TheFormidableMrsC · 24/03/2017 21:07

....and onto parental deaths. My mum died quite late at night, I'd nursed her for months but came home that evening because exhausted and had a four year old to deal with. When I got the call I wanted to go straight away and tried to get somebody to come and sit which was difficult late on a Friday night. In my grief and frustration and tears I shouted that nobody would help me...and he chucked my phone right in my face. I never forgave him for that. When his mum contracted cancer, he was working on the South coast, we lived in the home counties and his family in Yorkshire. He pretended that he was driving back and forth to see his mum but was actually using half of those imaginary visits to conduct an affair with somebody he met while on his project. I was beside myself with worry at the stress he was under and the travelling but no, he was just fucking somebody.

Justbreathing · 24/03/2017 21:24

Holy shit. These are some of the worst things I've ever read. If someone is going through this now. Read and read and then try and leave. Mine said lots of things mainly about me being a fucking whore constantly for no reason. It took me years to go. but it pails into comparison

Topseyt · 24/03/2017 21:41

These are all just awful. Very uncomfortable reading.

Flowers for you all.

My DH is missing a tact gene, but reading these makes me realise that I am relatively lucky.

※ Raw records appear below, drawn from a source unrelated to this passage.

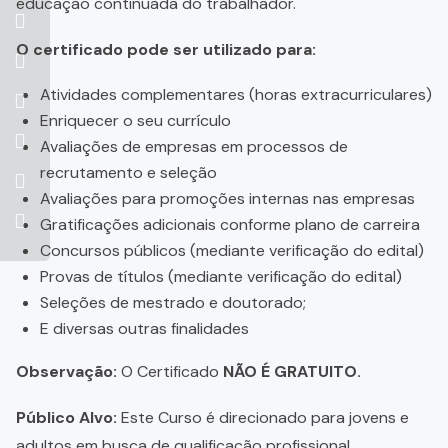
educação continuada do trabalhador.
O certificado pode ser utilizado para:
Atividades complementares (horas extracurriculares)
Enriquecer o seu currículo
Avaliações de empresas em processos de
recrutamento e seleção
Avaliações para promoções internas nas empresas
Gratificações adicionais conforme plano de carreira
Concursos públicos (mediante verificação do edital)
Provas de títulos (mediante verificação do edital)
Seleções de mestrado e doutorado;
E diversas outras finalidades
Observação:
O Certificado
NÃO É GRATUITO.
Público Alvo:
Este Curso é direcionado para jovens e
adultos em busca de qualificação profissional,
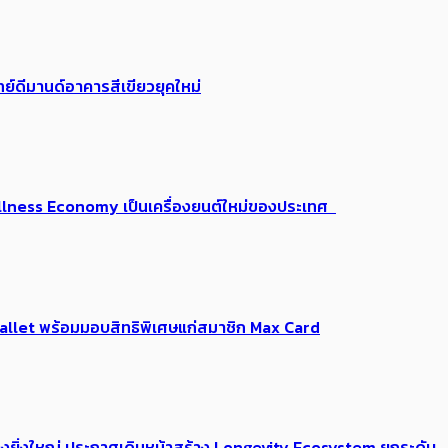
ย์ดีมานด์อาคารสีเขียวยุคใหม่
 Wellness Economy เป็นเครื่องยนต์ใหม่ของประเทศ
Me Wallet พร้อมมอบสิทธิพิเศษแก่สมาชิก Max Card
่างยิ่งใหญ่ ประกาศเดินหน้าสร้าง Longevity Ecosystem ยกระดับ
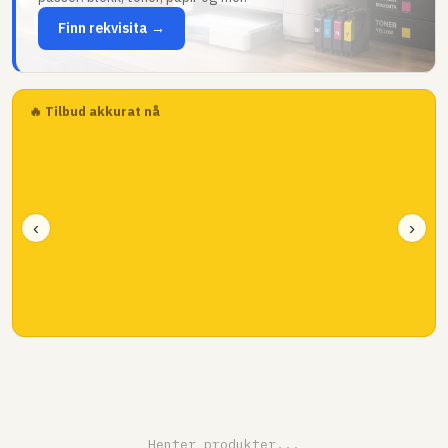
Finn rekvisita →
🔥 Tilbud akkurat nå
‹
›
Henter produkter...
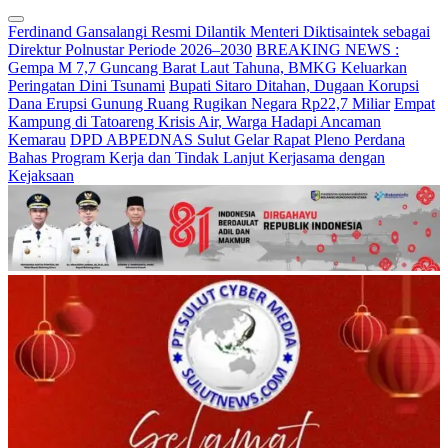
Ferdinand Gansalangi Resmi Dilantik Menteri Diktisaintek sebagai
Direktur Polnustar Periode 2026–2030
BREAKING NEWS :
Gempa M 7,7 Guncang Barat Laut Tahuna, BMKG Keluarkan
Peringatan Dini Tsunami
Bupati Sitaro Ditahan, Dugaan Korupsi
Dana Erupsi Gunung Ruang Rugikan Negara Rp22,7 Miliar
Empat
Kampung di Tatoareng Krisis Air, Warga Hadapi Ancaman
Kemarau
DPD ABPEDNAS Sulut Gelar Rapat Pleno Perdana
Bahas Program Kerja dan Tindak Lanjut Kerjasama dengan
Kejaksaan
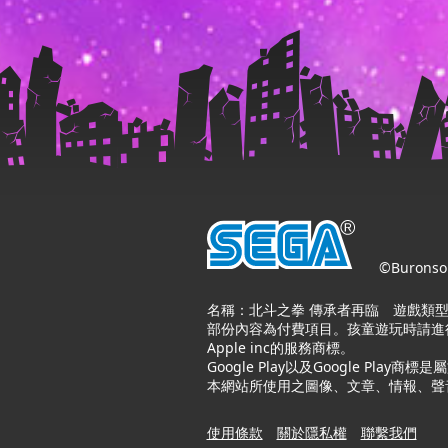
©Buronson
名稱：北斗之拳 傳承者再臨 遊戲類型
部份內容為付費項目。孩童遊玩時請進行裝置
Apple inc的服務商標。
Google Play以及Google Play商標是
本網站所使用之圖像、文章、情報、聲
使用條款
關於隱私權
聯繫我們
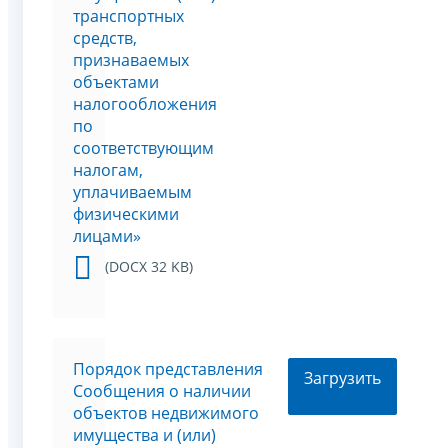
транспортных
средств,
признаваемых
объектами
налогообложения
по
соответствующим
налогам,
уплачиваемым
физическими
лицами»
(DOCX 32 KB)
Порядок представления
Загрузить
Сообщения о наличии
объектов недвижимого
имущества и (или)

TheVirgin · 24/03/2017 22:34

We are in the process of divorcing for his repeated cheating and we sat down to discuss finances this week. At the end I asked him if the current fling was worth it and he said to me with a smug look on his face "she was totally worth it". Yeah so all that I've done for the many years of marriage means nothing for a girl who gave you some attention. I did have a long cry and rant about it but you know what, he wasn't worth it and I'm not going to show any mercy when it comes to getting a fair settlement.

ShakeofFara · 24/03/2017 22:50

DH went away for 2 weeks when one of our DC was 6 weeks old. This was not an essential trip.

When he came home I'd been diagnosed with PND and was on antidepressants. He found the pills before I'd had a chance to tell him and turned to me with the box in his hand and said 'fgs can I not go away without you ending up on happy pills?!'

He apologised a long time later but it devastated me and I will never forget it.